Linux Firewalls
Robert L. Ziegler
New Riders Publishing
470 pages, two appendices, glossary, index
2000.  ISBN 0-7357-0900-9.   Approx. $40

Reviewed by:  Robert Bruen, MIT Laboratory for Information and Decision Systems.  January  24, 2000.


New Riders has published the best firewall book since the original books released in 1994 (Cheswick & Bellovin) and 1995 (Chapman & Zwicky) that I have seen. Ziegler knows his stuff, writing in a detailed, clear style that should be copied by other aspiring writers.  The book is aimed at Linux firewalls as the title states focusing  on RedHat Linux 6.x and ipchains, but there is enough explanation of why one does things that it is still worth reading, even if you are not interested in Linux per se. Then again, you might be more interested in Linux after reading this book.

The book is organized into four main parts, the first is a short, single, background chapter covering TCP/IP, ports and packets. The fourth is comprised of the appendices and glossary.
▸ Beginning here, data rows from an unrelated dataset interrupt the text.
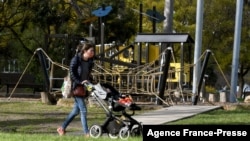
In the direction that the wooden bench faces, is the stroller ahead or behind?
ahead

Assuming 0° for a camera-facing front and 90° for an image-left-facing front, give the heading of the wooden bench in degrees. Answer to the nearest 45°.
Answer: approximately 315°
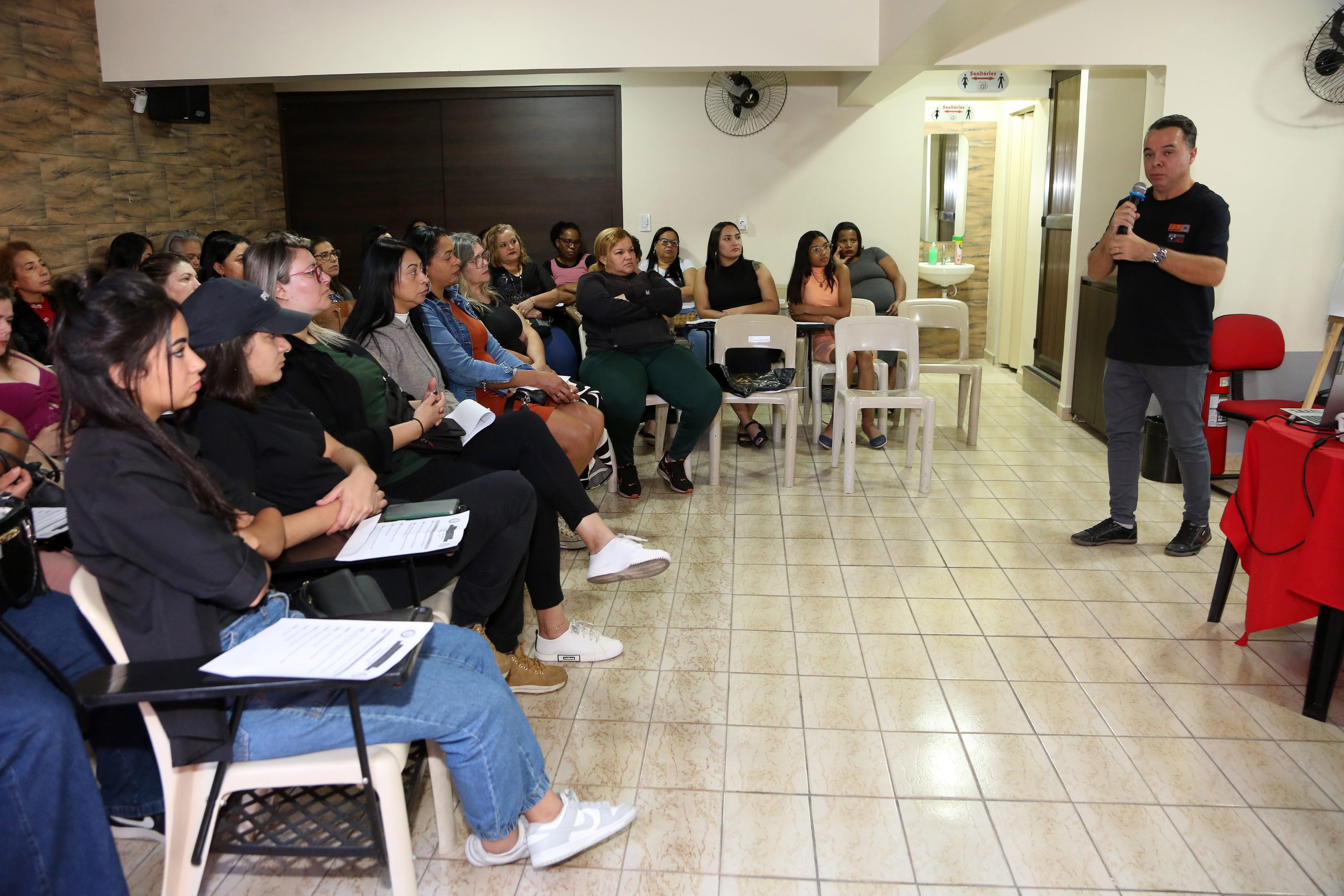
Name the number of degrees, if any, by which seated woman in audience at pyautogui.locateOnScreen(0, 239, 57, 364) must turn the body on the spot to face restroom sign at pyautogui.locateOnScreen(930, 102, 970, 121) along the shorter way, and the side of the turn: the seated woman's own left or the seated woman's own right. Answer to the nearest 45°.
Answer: approximately 45° to the seated woman's own left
The first appendix presents  several pages of useful resources as one would expect, but the second appendix has scripts that can be used to set up a firewall on your home Linux box, for both ipchains (RHL 6.x) and ipfwadm (RHL 5.x). There is also help for optimizing rules, not a trivial task, even if you  can get the rules correct in the first place.

The real book is in Part II, Packet-Filtering and Basic Security Measures (chapters 2-5). These chapters are true explanations of how one goes about setting up ipchains, rule by rule, protocol by protocol, port by port and application by application. This is one of those rare books that is both readable straight through and can  be used as a reference tool. 
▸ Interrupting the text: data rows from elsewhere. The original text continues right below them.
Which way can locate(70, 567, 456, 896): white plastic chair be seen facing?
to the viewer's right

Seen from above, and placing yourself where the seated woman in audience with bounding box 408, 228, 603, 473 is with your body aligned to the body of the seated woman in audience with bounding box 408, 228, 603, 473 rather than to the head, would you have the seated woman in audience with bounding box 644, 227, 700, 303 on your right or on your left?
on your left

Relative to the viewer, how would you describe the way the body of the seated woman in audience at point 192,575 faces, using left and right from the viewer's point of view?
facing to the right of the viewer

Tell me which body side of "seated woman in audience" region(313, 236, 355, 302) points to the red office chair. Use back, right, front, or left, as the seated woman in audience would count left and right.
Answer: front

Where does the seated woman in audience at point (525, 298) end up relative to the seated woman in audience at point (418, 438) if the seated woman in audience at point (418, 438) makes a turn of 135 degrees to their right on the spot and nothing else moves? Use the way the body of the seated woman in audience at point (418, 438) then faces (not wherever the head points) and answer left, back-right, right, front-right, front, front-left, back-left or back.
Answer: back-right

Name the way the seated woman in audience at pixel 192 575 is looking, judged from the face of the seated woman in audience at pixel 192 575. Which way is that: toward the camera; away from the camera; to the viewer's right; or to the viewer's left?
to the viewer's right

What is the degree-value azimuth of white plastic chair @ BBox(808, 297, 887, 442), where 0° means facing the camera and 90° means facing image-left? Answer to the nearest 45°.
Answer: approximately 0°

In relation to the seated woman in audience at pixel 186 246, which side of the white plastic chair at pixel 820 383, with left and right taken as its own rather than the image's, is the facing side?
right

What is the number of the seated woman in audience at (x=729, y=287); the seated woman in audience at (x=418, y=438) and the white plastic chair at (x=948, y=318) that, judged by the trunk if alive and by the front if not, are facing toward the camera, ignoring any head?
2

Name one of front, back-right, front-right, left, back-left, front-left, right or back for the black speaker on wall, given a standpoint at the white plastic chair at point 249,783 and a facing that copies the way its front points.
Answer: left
Chapter 2 covers nicely packet filtering. There is a very helpful table that describes network services (such as amd, bootp, dhcpd, arpwatch, autofs, etc) that many of the newer Linux users/sysadmins are not sure about. Ziegler describes each one, then recommends whether or not to run them on the firewall accompanied by the rationale. Often since new users do not know what these services are, they get started  with the default install, leading to various security problems. Red Hat should have done as good a job in their documentation. The actual building and installing of ipchains in done chapter 3. The next chapter explains configurations for home size LANS and for larger LANS. Debugging strategies are the topic of the useful chapter 5.

Part III, System Level Security and Monitoring (chapters 6-8) is more general admin information, telling the reader about tools like ping, ifconfig, netstat, etc. in chapter 6. Chapter 7 presents authentication, authorization, SOCKS and logging. Intrusion detection makes up chapter 8. The book would have been just fine without these three chapters because they are only marginally related to firewalls. However, they are as high quality as the rest of the book, saving you the cost of another sysadmin security book.
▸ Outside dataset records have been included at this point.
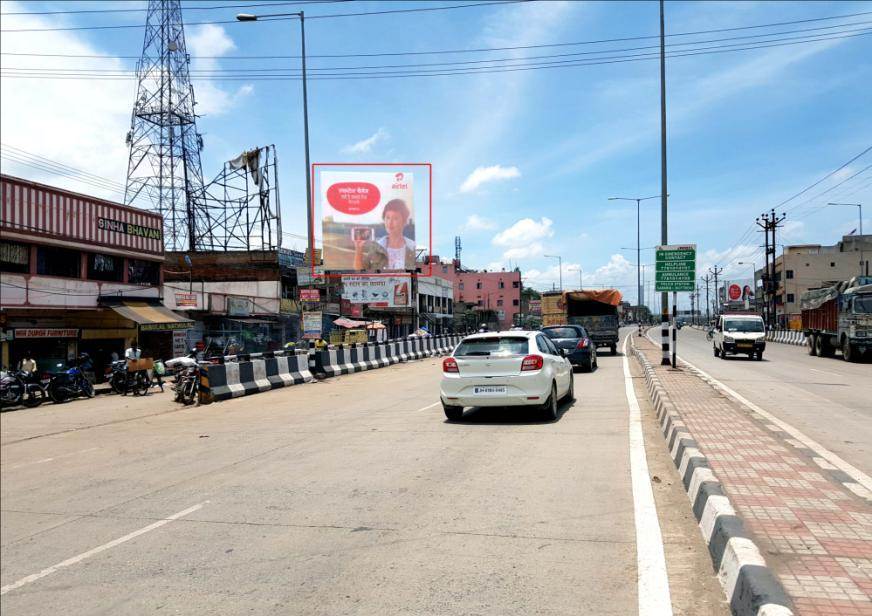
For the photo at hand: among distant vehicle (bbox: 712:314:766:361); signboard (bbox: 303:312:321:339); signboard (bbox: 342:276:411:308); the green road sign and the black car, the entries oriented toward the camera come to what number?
4

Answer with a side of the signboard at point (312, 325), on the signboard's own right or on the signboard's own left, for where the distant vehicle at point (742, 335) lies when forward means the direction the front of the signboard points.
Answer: on the signboard's own left

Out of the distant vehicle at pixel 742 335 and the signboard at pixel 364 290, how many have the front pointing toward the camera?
2

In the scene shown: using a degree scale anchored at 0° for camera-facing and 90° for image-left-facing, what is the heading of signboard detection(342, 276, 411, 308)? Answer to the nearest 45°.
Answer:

Although the book is readable and provides background, it does not insult your intelligence, expecting you to work at the technical details. Firewalls are not easy to put up and maintain, thus the material is not easy. However if you work through it , you will be rewarded with the understanding of Linux firewalls. On one of my top choices of new books in security. And it is even reasonably priced.